Document text ▸
Matt, Denis, do you see anything weird on the proxy side?
Comment 22 Eclipse Webmaster CLA 2015-12-09 14:02:21 EST
I don't see anything in the proxy error logs that looks related, but it looks like https://repo.maven.apache.org/maven2 redirects to https://repo1.maven.org/maven2/ which 403s with a notice to use https://repo1.maven.org . It also appears to have a bad SSL cert domain name.

-M.
Comment 23 Stephan Leicht Vogt CLA 2015-12-10 02:00:15 EST
I could workaround this problem with a groovy script in https://hudson.eclipse.org/scout/script which downloads these files to the local maven repository. I don't understand why this works but from maven not...
Comment 24 Stephan Leicht Vogt CLA 2015-12-10 02:01:22 EST
Created attachment 258562 [details]
GroovyScript which downloads some files from maven central
Comment 25 Mikaël Barbero CLA 2015-12-10 04:24:50 EST
Can I wipe your workspace to try something and see if a clean build manages to download from maven?
Comment 26 Stephan Leicht Vogt CLA 2015-12-10 04:30:28 EST
(In reply to Mikael Barbero from comment #25)
> Can I wipe your workspace to try something and see if a clean build manages
> to download from maven?

Sure, anything that gives us any hint what the problem may be.
Comment 27 Mikaël Barbero CLA 2015-12-10 05:29:58 EST
I've added MAVEN_OPTS env variable with proxy configuration and it seems to help. The build is green. Please reopen if you still face the issue. 

In the meantime, we are investigating the state of the machine your HIPP is running on to try to resolve your recurrent issues.
Comment 28 Stephan Leicht Vogt CLA 2015-12-10 05:41:57 EST
(In reply to Mikael Barbero from comment #27)
Thank you.
Comment 29 Stephan Leicht Vogt CLA 2015-12-23 05:09:57 EST
Hi, we after a restart we are faced again wit "Service Unavailable". Please help.

Thanks
Stephan
Comment 30 Stephan Leicht Vogt CLA 2015-12-23 05:21:56 EST
(In reply to Stephan Leicht Vogt from comment #29)
Mh, it works again.
Comment 31 Mikaël Barbero CLA 2015-12-23 05:22:59 EST
I've just killed all rogue processes and restarted the HIPP. That's why it works again. I will attach the list of rogue processes shortly.

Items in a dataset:
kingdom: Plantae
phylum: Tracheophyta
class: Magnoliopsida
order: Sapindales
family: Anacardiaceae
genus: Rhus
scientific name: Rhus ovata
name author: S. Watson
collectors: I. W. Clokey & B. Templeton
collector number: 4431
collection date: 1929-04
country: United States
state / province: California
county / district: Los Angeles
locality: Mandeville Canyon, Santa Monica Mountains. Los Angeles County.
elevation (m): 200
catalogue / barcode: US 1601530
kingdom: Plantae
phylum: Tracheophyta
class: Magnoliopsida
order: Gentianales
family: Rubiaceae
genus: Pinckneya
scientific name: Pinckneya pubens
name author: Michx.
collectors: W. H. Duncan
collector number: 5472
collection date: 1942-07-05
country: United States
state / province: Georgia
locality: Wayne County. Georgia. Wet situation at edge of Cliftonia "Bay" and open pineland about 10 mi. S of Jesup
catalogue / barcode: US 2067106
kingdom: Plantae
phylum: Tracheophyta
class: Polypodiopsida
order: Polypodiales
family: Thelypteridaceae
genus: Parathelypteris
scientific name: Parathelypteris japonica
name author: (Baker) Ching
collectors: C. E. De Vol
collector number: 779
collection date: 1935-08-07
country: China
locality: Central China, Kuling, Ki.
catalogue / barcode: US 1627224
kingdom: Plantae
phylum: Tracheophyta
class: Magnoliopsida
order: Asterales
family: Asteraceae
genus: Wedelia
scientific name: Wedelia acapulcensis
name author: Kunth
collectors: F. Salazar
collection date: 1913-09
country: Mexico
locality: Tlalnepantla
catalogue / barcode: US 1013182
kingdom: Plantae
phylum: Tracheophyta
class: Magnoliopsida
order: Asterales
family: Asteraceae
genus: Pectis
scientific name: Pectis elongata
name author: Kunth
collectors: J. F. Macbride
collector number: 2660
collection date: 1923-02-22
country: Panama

Prompt 1 ▸ In the bug thread, which environment variable did Mikaël Barbero add with the proxy configuration?
Prompt 2 ▸ Extend the bug thread past its final comment.
The material has no connection to the bug thread.

Final result 1 ▸ MAVEN_OPTS

Final result 2 ▸
Comment 32 Stephan Leicht Vogt CLA 2015-12-23 05:25:41 EST
(In reply to Mikael Barbero from comment #31)
> I've just killed all rogue processes and restarted the HIPP. That's why it
> works again. I will attach the list of rogue processes shortly.

Ah, ok. Thanks for the quick help!
Comment 33 Mikaël Barbero CLA 2015-12-23 05:27:26 EST
Created attachment 258868 [details]
List of processes that did not stop when I killed the parent Hudson process

Please check the associated jobs
Comment 34 Stephan Leicht Vogt CLA 2015-12-23 07:03:07 EST
We have many jobs which do lock while running a maven plugin:

***
from https://hudson.eclipse.org/scout/job/org.eclipse.scout.rt_5_2_and_higher_gerrit/217/console
***
[INFO] --- animal-sniffer-maven-plugin:1.14:check (enforce-java-api-compatibility) @ org.eclipse.scout.rt.server.jdbc.test ---
[INFO] Checking unresolved references to org.codehaus.mojo.signature:java17:1.0

But I'm still unsure if this specific plugin is the bad one or that the lock has another source.

So we do abort the stuck jobs which may result in all those rogue processes.
Comment 35 Stephan Leicht Vogt CLA 2015-12-23 07:54:35 EST
Yes, every time I abort a job or it runs into a build timeout (https://hudson.eclipse.org/scout/job/org.eclipse.scout.rt_5_2_and_higher_gerrit/217/console) a process keeps running.

Can you create stack dumps (jstack) of every java process currently running?

And a heap-dump of the youngest java process (should be a maven process).
Comment 36 Mikaël Barbero CLA 2015-12-23 08:26:44 EST
Created attachment 258882 [details]
stacktraces of running java processes

You should be able to download the jmap output from https://hudson.eclipse.org/scout/job/test-webmaster/ws/31776.jmap.bin
Comment 37 Stephan Leicht Vogt CLA 2015-12-23 10:01:30 EST
It was a combination of surefire 2.19 with this issue: https://issues.apache.org/jira/browse/SUREFIRE-1182 and surefire property "forkedProcessTimeoutInSeconds" set to 30 seconds. It looks like if a fork runs into this 30 seconds it stops but doesn't release a lock.

I downgraded now to 2.18.1 and upped the timeout to 300 seconds.
Comment 38 Mikaël Barbero CLA 2015-12-23 10:03:34 EST
Thanks for the analysis. I'm glad the infra is not part of the issue ;)